蒼注視著三人的身影離開了視線,歪了歪腦袋,感覺很奇怪,明知道干不過,偏偏上去送死,這不是很愚蠢人類可真是個奇怪的生物,明明弱的要死,可每每到了危險的時候,總有那么一些人上趕著送死。
不過和他有什么關系呢
蒼眨了眨眼睛,他一點多管閑事的打算也沒有,當初他也在人類的手上吃了不少的虧,說實話,他真的一點也不喜歡虛偽的要死的人類。
但蒼瞇了瞇眼睛想,這事跟他真沒多大的關系,他已經做出了讓步了,在有限的范圍內護著這些人,還是看在楚泱的面子上。
蒼忽然用力的揉了揉頭發,楚泱對這些人似乎很在意,要是這些人真的死在這里,那楚泱知道了會不會非常生氣雖然責任過錯都不在他,可他就這么干巴巴的看著什么也沒做,這也是事實,她一定會很生氣很生氣,說不定到時候又要將他丟出去不理他了。

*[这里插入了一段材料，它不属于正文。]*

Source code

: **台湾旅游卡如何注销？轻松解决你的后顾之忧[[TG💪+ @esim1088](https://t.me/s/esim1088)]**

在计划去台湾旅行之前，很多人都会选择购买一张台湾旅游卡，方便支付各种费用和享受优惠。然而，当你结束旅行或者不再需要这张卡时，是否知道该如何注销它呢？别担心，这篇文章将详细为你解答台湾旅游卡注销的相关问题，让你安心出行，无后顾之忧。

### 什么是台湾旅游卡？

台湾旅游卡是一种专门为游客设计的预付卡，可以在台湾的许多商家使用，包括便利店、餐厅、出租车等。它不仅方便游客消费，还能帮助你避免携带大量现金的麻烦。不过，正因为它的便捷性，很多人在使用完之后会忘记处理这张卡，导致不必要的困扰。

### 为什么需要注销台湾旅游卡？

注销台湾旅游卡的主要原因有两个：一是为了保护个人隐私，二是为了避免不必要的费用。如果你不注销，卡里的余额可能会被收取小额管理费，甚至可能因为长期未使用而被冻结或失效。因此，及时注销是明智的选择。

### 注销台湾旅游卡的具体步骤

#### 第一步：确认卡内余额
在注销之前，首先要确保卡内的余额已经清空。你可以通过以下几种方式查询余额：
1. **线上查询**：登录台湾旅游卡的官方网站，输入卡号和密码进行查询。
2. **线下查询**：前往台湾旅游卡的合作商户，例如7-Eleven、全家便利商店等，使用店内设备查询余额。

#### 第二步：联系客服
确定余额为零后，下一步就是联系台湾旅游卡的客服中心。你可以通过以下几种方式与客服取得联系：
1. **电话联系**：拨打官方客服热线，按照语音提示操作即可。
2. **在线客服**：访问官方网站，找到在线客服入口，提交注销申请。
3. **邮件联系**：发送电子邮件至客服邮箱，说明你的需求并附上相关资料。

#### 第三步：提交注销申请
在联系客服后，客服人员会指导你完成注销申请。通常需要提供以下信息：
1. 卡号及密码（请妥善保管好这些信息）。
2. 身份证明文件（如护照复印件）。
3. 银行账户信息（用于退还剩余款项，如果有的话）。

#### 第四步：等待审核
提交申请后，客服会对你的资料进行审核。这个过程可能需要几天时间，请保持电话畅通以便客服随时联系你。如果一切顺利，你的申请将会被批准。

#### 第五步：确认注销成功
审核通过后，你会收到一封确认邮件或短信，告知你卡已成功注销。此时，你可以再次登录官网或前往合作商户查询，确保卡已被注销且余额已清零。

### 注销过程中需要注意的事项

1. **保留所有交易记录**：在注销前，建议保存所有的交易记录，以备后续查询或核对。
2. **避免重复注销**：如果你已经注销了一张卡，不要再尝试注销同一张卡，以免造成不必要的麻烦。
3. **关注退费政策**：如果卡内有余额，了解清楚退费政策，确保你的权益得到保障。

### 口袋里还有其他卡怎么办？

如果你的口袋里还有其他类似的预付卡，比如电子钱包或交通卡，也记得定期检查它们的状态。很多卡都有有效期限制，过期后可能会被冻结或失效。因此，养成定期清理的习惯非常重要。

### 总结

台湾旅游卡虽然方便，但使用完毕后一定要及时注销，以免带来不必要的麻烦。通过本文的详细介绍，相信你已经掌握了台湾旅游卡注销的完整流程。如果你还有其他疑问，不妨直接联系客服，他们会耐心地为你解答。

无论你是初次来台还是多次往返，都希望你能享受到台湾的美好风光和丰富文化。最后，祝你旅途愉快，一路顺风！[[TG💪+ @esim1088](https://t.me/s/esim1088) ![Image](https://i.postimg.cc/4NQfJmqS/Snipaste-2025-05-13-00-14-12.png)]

可是蒼又真的一點也不想多管閑事,這些人壓根和他沒有一點關系
蒼走到楚泱的面前,雙手捧著臉,盯著楚泱看了很久很久。
蒼的臉上帶著與他外表不相符的復雜。
他其實并不傻,他雖然經常在楚泱的面前裝傻充愣,嚷嚷著媳婦兒,可他知道他和楚泱之間的差距。
這種差距不是用語言用實力就能縮短的他更清楚,哪怕沒有裴衍,楚泱也不會喜歡他。
他就想在這么一個人的身邊,守著楚泱,僅此而已。
可現實卻是這樣的念頭,似乎也并不是那么容易實現的。
“寒玨告訴我,我所追求的一切都是無用功,最后什么也不會得到,只會滿身傷痕。母親告訴我,去做我想做的,未來哪怕什么也得不到,哪怕滿身傷痕,只要自己不后悔就夠了。”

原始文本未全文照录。